** Begin DOCUMENT PASSAGE **

B. Rural Industrialization
The second point we
have to tackle in our alternate development process is creation of
employment and increasing earning potential of rural sector to
supplement farming income. This only will stop rural migration to
cities. Jobs have to be created in villages, not in cities, and giving
doles through various Government Schemes has to stop. We do not have to
make our rural population beggars at the mercy of the Government (isn’t
that what NREGA has done?) but give them work and employment
opportunities so that they are masters of their destiny. In short, we
have to produce an army of rural entrepreneurs in our villages through
agro-processing in tiny and small scale sectors.
But first,
villages must get electricity – not through large power plants (their
power is invariably reserved for cities) but through tiny and small
power generating units such as micro-thermal and micro-hydro power
plants, small solar plants, small wind mills, and such units – all such
power generation owned, operated and maintained by villagers themselves.
The real power then is in their hands.
Is the above possible? Why
not? If a man can land on the moon, why not small economically viable
power units, if we put our brains behind it and back it with funds,
determination and commitment.
With power available both for
lighting and for small industrial units, one can think of :
- Tiny oil mills
- Tiny rice mills
- Tiny flour mills
- Tiny jaggery (gur) making machines
- Tiny potato chips making units
and many such agro-based units – not food parks, not large
mechanized units – but small individual machines in multiples promoting
larger employment and earning base as well as making the village
self-sufficient. They do not have to buy oil, they produce their own;
they don’t buy flour, they make their own; they don’t buy harmful sugar,
they produce their own beneficial employment and
earning and a spirit of self-dependency inculcated in the village
community.

** End DOCUMENT PASSAGE **
** Begin DATASET EXTRACT **

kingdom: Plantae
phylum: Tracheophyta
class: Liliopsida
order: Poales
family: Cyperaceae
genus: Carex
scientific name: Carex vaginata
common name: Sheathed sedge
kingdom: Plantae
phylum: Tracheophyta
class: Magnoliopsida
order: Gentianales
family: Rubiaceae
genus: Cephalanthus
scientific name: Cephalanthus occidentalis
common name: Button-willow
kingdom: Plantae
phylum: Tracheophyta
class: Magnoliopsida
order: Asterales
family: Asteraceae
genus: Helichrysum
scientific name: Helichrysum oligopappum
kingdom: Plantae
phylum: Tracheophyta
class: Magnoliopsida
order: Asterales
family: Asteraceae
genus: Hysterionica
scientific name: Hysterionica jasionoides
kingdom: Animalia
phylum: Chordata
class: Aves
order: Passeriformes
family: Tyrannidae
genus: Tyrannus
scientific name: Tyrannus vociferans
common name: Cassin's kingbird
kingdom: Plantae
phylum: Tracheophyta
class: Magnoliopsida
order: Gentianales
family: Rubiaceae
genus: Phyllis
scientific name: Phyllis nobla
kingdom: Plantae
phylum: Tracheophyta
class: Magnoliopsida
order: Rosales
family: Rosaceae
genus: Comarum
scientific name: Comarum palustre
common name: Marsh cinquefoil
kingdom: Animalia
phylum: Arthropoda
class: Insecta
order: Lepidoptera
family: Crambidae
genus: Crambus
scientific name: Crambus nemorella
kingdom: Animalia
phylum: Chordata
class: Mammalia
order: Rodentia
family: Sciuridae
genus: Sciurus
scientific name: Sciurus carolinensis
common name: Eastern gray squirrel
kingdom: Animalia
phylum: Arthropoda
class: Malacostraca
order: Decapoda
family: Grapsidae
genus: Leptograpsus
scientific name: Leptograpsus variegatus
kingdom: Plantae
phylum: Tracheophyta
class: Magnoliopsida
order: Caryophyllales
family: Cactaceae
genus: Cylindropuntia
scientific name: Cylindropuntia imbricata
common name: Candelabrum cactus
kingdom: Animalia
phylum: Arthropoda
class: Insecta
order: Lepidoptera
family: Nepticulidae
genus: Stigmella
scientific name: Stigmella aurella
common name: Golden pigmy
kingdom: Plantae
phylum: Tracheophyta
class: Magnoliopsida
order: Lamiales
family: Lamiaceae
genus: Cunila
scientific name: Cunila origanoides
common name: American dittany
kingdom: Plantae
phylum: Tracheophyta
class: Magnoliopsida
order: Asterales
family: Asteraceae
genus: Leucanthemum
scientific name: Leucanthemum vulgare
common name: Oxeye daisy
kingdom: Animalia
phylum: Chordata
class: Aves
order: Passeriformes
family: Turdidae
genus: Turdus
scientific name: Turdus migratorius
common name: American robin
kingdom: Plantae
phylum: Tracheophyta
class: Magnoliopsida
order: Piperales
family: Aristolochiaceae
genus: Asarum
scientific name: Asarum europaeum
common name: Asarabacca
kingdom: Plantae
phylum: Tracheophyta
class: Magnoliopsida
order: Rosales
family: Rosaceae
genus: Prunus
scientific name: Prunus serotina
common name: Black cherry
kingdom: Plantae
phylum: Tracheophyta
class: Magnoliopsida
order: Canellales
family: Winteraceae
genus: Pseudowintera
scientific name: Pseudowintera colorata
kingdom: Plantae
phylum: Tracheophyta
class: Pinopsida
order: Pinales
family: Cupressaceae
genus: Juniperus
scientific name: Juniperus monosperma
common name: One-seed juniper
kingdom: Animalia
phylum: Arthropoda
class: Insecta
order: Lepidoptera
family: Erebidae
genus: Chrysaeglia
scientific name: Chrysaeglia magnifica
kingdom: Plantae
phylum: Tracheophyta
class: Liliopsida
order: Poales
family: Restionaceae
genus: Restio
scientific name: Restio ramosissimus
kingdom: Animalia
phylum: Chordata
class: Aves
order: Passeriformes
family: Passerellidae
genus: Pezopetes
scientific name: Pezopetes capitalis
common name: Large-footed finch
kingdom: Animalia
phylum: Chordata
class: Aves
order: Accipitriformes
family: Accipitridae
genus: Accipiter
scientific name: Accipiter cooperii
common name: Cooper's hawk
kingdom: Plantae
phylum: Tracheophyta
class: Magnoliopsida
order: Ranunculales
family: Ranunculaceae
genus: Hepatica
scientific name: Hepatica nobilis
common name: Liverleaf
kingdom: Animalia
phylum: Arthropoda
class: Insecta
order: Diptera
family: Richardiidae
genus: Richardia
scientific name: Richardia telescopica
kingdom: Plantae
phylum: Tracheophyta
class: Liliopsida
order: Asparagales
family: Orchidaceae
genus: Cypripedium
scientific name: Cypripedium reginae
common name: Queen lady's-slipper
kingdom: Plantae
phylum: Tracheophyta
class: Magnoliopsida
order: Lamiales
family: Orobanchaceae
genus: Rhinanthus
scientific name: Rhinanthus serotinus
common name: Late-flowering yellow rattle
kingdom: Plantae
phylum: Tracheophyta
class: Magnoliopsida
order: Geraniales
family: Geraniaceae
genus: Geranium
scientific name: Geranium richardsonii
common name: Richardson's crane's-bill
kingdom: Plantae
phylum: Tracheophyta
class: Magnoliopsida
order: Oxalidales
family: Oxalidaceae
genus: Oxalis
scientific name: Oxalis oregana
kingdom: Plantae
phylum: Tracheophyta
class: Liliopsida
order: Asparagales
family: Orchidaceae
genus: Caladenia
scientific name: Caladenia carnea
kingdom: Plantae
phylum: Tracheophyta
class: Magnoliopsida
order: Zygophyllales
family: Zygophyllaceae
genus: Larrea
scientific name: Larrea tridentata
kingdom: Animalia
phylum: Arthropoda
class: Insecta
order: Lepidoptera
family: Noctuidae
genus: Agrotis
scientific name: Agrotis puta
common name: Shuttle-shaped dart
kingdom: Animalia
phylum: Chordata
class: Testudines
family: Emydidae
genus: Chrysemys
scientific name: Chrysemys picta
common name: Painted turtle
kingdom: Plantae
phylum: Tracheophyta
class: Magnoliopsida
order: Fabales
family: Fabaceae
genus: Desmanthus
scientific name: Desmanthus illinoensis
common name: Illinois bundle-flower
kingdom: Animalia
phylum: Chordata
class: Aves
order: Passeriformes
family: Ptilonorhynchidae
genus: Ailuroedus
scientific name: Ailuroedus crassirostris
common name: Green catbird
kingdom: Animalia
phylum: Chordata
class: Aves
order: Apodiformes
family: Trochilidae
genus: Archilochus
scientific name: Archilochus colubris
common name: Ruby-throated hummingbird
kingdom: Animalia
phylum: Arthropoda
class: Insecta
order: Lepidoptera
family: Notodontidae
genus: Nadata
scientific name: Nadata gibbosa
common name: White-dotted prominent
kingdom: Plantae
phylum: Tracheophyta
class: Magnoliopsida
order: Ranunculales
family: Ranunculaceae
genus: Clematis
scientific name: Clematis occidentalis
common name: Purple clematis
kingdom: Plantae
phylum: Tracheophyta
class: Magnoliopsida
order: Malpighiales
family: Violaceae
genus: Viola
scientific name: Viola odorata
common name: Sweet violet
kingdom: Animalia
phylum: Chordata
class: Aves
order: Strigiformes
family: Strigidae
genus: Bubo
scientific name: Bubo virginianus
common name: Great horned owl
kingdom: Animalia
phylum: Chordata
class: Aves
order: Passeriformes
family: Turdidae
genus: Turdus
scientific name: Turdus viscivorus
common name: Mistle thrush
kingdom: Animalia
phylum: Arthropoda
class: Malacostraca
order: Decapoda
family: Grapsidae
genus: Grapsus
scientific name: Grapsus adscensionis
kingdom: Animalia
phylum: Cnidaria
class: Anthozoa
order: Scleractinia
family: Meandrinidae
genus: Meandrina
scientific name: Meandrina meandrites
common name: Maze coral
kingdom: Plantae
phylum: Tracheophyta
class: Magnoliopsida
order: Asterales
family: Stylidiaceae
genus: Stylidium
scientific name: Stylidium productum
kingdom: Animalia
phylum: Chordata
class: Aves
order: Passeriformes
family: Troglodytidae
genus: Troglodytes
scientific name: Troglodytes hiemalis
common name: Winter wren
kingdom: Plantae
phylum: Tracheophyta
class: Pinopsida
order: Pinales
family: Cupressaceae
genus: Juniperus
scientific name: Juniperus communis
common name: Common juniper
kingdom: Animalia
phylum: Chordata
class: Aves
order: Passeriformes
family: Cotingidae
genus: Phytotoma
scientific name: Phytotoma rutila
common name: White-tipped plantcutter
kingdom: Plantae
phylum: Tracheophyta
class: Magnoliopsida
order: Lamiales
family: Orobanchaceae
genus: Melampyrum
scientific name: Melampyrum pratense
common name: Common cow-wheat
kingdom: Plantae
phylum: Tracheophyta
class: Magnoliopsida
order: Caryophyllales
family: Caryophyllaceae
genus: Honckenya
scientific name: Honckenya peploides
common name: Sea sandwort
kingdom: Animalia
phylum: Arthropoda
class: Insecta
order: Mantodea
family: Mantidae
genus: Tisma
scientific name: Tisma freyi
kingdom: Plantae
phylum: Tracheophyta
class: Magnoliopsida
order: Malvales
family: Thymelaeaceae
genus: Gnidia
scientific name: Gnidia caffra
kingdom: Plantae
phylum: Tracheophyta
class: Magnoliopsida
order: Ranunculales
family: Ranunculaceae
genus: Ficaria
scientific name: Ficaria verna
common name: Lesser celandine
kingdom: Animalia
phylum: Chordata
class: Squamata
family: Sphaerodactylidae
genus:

** End DATASET EXTRACT **

▸ **PARTS OF THE EXERCISE**:
A. In the rural industrialization passage, who should own, operate and maintain the small power generating units?
B. Rewrite part of the rural industrialization passage, starting with the words "The real power" and ending after "determination and commitment.", and put "resolve" in place of "determination".

▸ **THE RESPONSES**:
A. The villagers themselves.

B.
The real power then is in their hands.
Is the above possible? Why
not? If a man can land on the moon, why not small economically viable
power units, if we put our brains behind it and back it with funds,
resolve and commitment.